Would you also question that assumption? If so, why? If not, why do you question my assumption that two identical pans of water in identical freezers will freeze at the same time?

i'm guessing you didn't take chemistry when you posted this. actually, water that is 90 degrees has more energy than water at 70 degrees. for the most part, you see that this follows logic and common sense. the freezer, let's say, is at 0 degrees, just for simplicity.

now, think about diffusion, more specifically entorpy: movement of heat from a higher "concentration" source to a lower concentration source. this movement can be facilitated/sped up by larger differences in concentration.

since water at 90 degrees has a larger energy difference with a 0 degree environment than water at 70 degrees with a 0 degree environment, the water at 90 degrees will actually freeze faster, because the heat in the 90 degree water will diffuse/escape from the water much more quickly as a result of entropy.

Sorry Chemist123 - I know this comment is a little late but I just performed the experiment, MythBustsers style, and your interpretation of "entorpy" (which I am assuming is supposed to be entropy, the description of the universal preference for disorder over order) proves false. I filled two trays of ice, both trays from the same manufacturer (Rubbermaid), one tray with 60 degree water, one tray with 100 degree water (+/-5 according to my laser thermometer) both side by side on the same tray of my freezer (0 degrees according to the thermometer) and, believe it or not, the "cold" tray of water froze first (at 30 minutes it started to freeze over, with an average surface temp of 27 degrees) while the "hot" tray had an average surface temp of 37 degrees.

Oh, and I boiled both samples of water for 10-20 minutes - the cold one I stuck in the fridge and stirred with glass drink mixer on occasion until the average temp cooled to 60, while the "hot" water I let cool in a covered pot on the stove until the cool one was 60.

But who cares - I'm just some idiot who was dumb enough to be fooled by internet tomfoolery.

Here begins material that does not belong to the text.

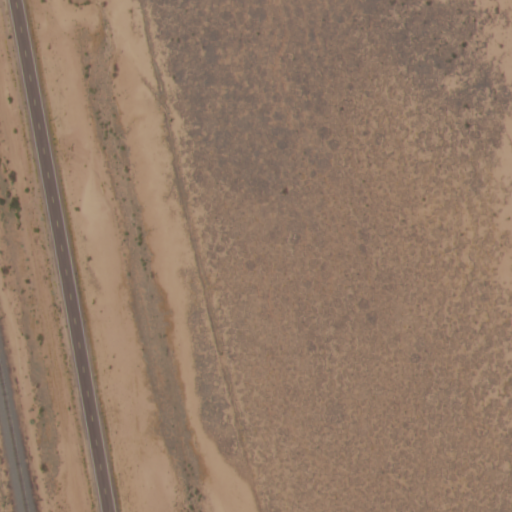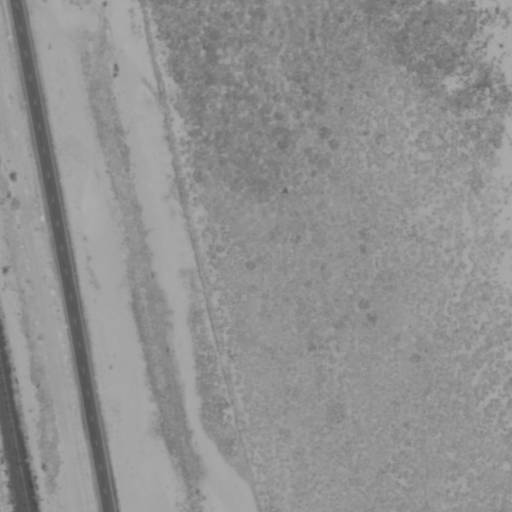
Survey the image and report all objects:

There may be some combo of temps that can accomplish the described effect, but the required temps would have to be very narrow as to make the effect unnoticeable : http://www.physicsclassroom.com/class/thermalP/Lesson-1/Rates-of-Heat-Transfer

The water at 90 will certainly be cooling off faster AT FIRST. But at some point the 90 degree water must be at 70 degrees.

Are you claiming that once the 90 degree water reaches 70, that it will then cool faster than water that simply started at 70?

Thought experiment:
Put 90 degree water in one freezer. Wait until it reaches 70. At that instant, you put some 70 degree water in another freezer.

Now you have two freezers, each with an identical container of 70 degree water.

What happens now? Why/how would the water in one freezer cool faster?

In my response to zmarsh below I attempted to encapsulate the above argument in a rigorous fashion. If there's an error in the math or logic, please point it out to me.

(And BTW, I was a double major math-chem until midway in my junior year at which time I realized that math was the place for me.)
LOL.Good thing you switched to math. Hot water can freeze faster than colder water under certain conditions. It is called the Mpemba Effect. Rather than write a dissertation here just take the time to Google it. It will enlighten your mind.
I have Googled it, and I have noted that every attempt to seriously defend it includes a lot of verbal "hand waving". The Wikipedia article says it best "There are no reliable sources that indicate exactly how to demonstrate the effect and under exactly what conditions it occurs."

If you're willing to believe in something like that, maybe we should talk about a bridge that I have for sale.